*Assigned task*. Search each line of the data for the word "down"; copy every line where it is found.
——
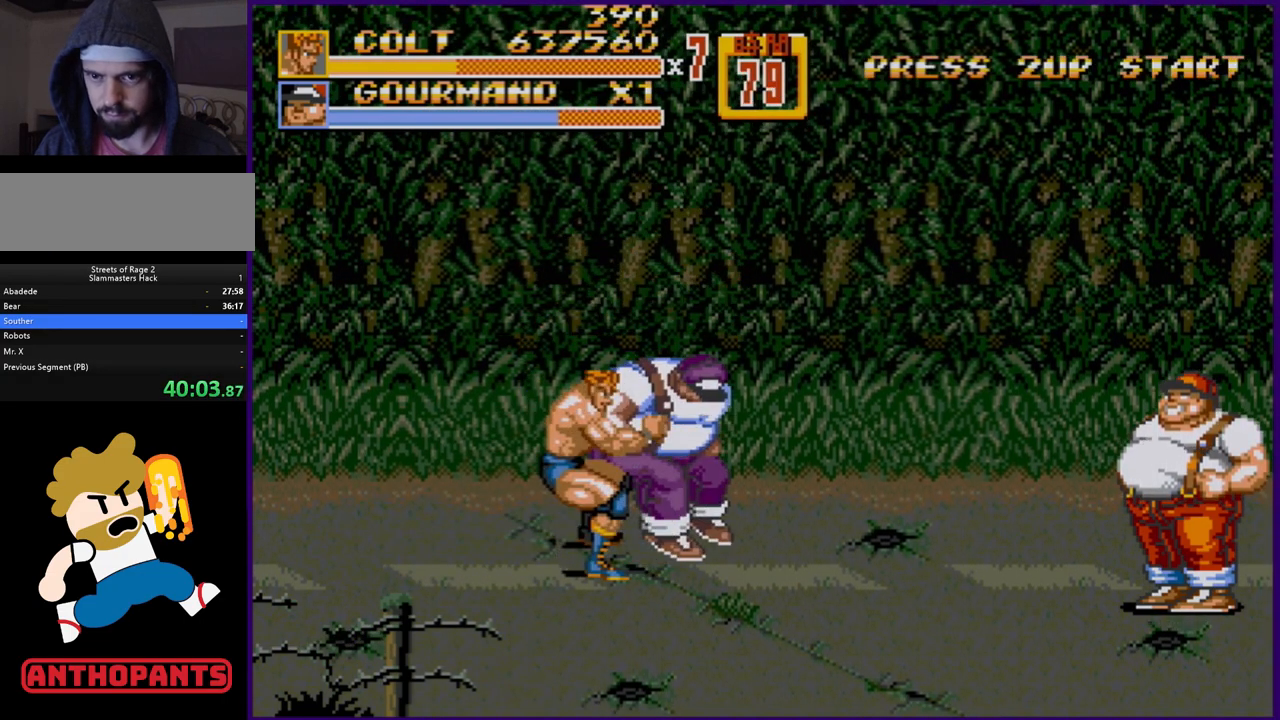
{"buttons": [], "events": []}
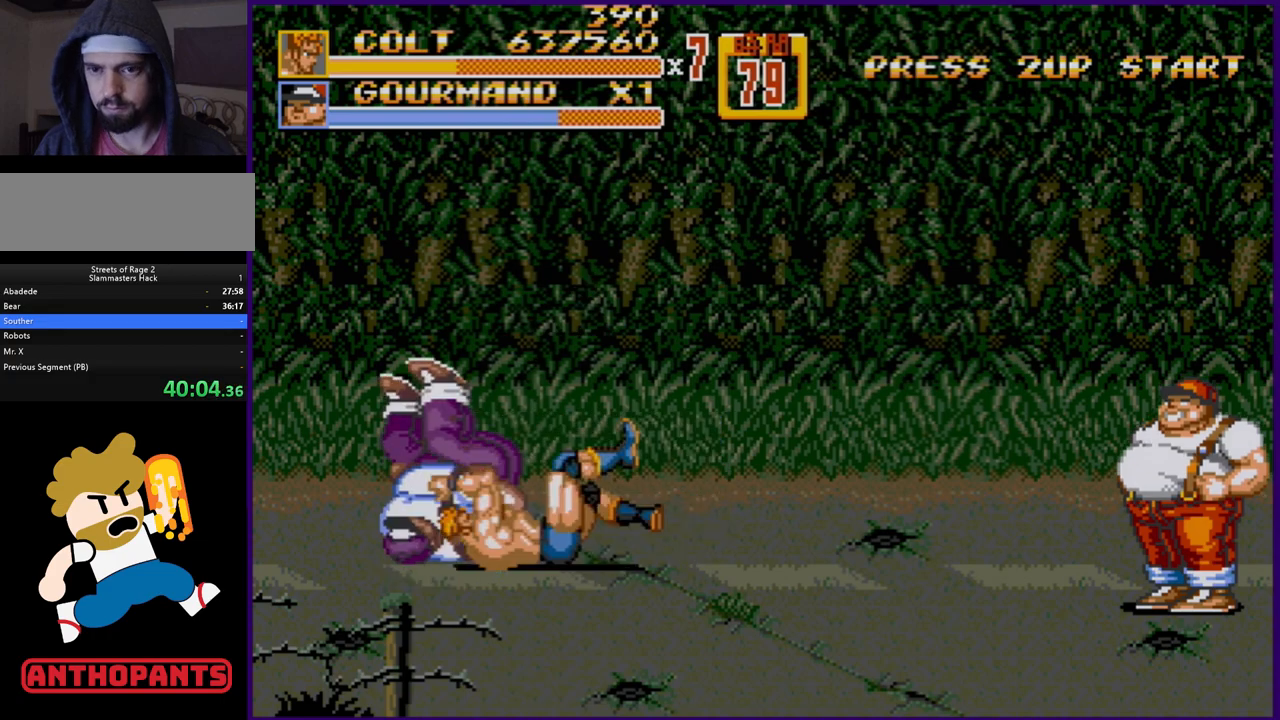
{"buttons": ["DPAD_LEFT"], "events": [[283, "DPAD_LEFT", "down"], [317, "DPAD_LEFT", "up"], [367, "DPAD_LEFT", "down"]]}
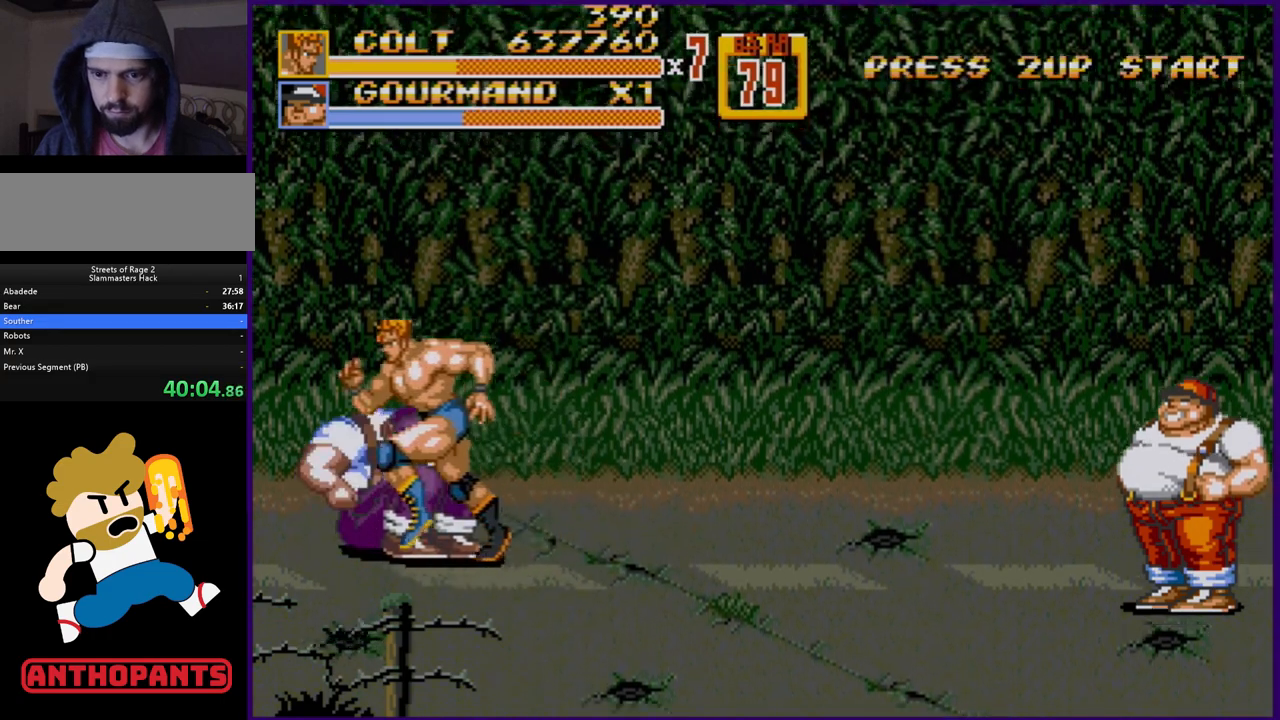
{"buttons": ["C"], "events": [[167, "DPAD_LEFT", "up"], [233, "DPAD_RIGHT", "down"], [317, "DPAD_RIGHT", "up"], [433, "C", "down"]]}
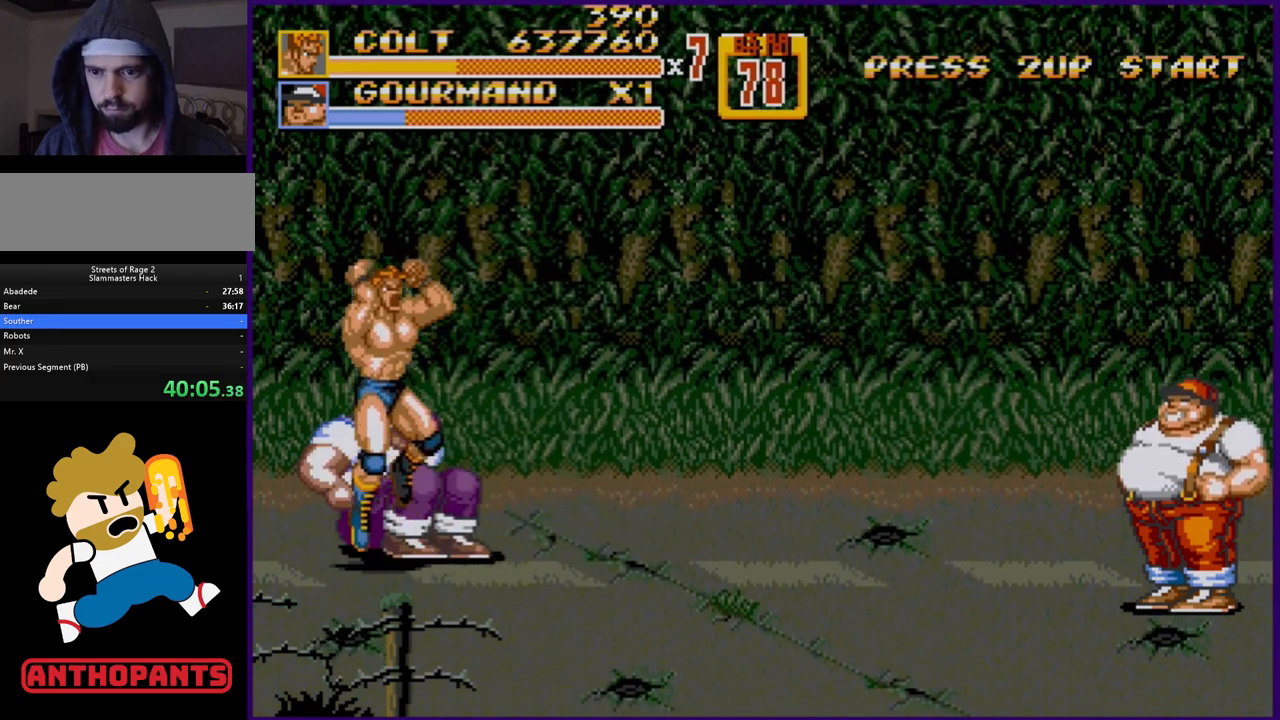
{"buttons": ["DPAD_DOWN"], "events": [[67, "C", "up"], [167, "DPAD_DOWN", "down"], [183, "B", "down"], [267, "B", "up"]]}
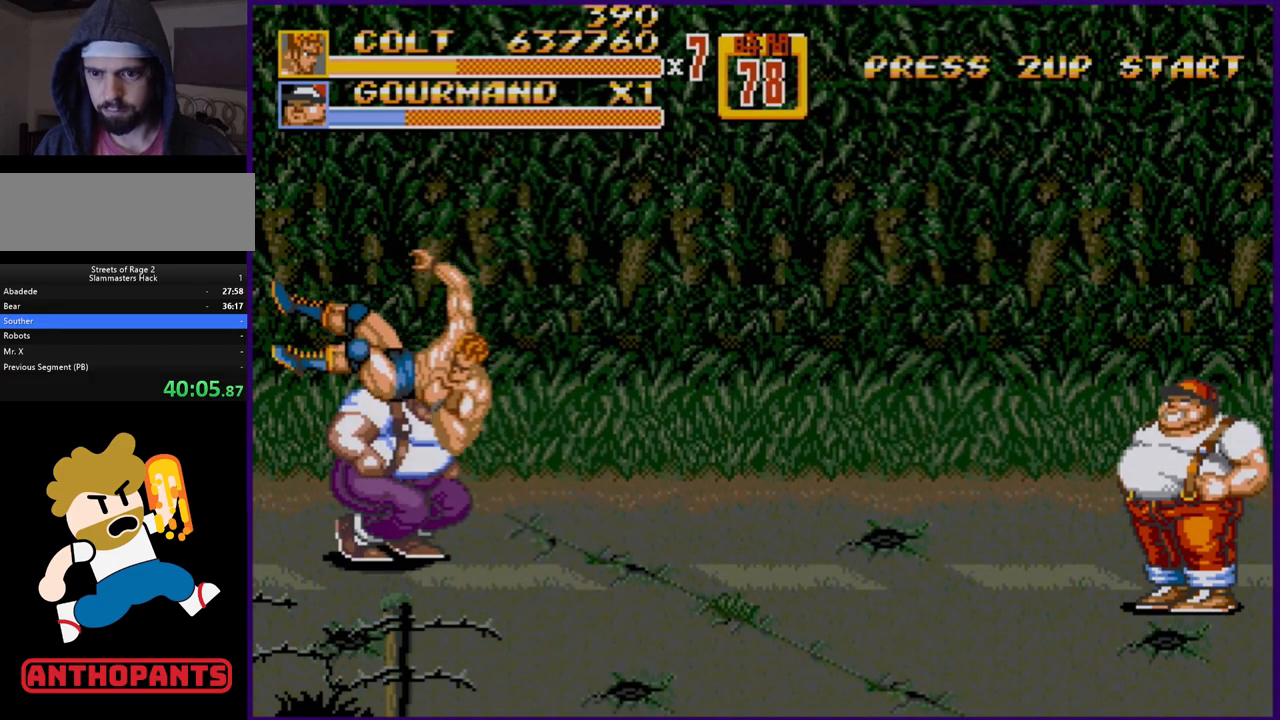
{"buttons": ["B", "DPAD_LEFT"], "events": [[133, "DPAD_LEFT", "down"], [467, "DPAD_DOWN", "up"], [483, "B", "down"]]}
——
*The answer*.
{"buttons": ["DPAD_LEFT"], "events": [[283, "DPAD_LEFT", "down"], [317, "DPAD_LEFT", "up"], [367, "DPAD_LEFT", "down"]]}
{"buttons": ["C"], "events": [[167, "DPAD_LEFT", "up"], [233, "DPAD_RIGHT", "down"], [317, "DPAD_RIGHT", "up"], [433, "C", "down"]]}
{"buttons": ["DPAD_DOWN"], "events": [[67, "C", "up"], [167, "DPAD_DOWN", "down"], [183, "B", "down"], [267, "B", "up"]]}
{"buttons": ["B", "DPAD_LEFT"], "events": [[133, "DPAD_LEFT", "down"], [467, "DPAD_DOWN", "up"], [483, "B", "down"]]}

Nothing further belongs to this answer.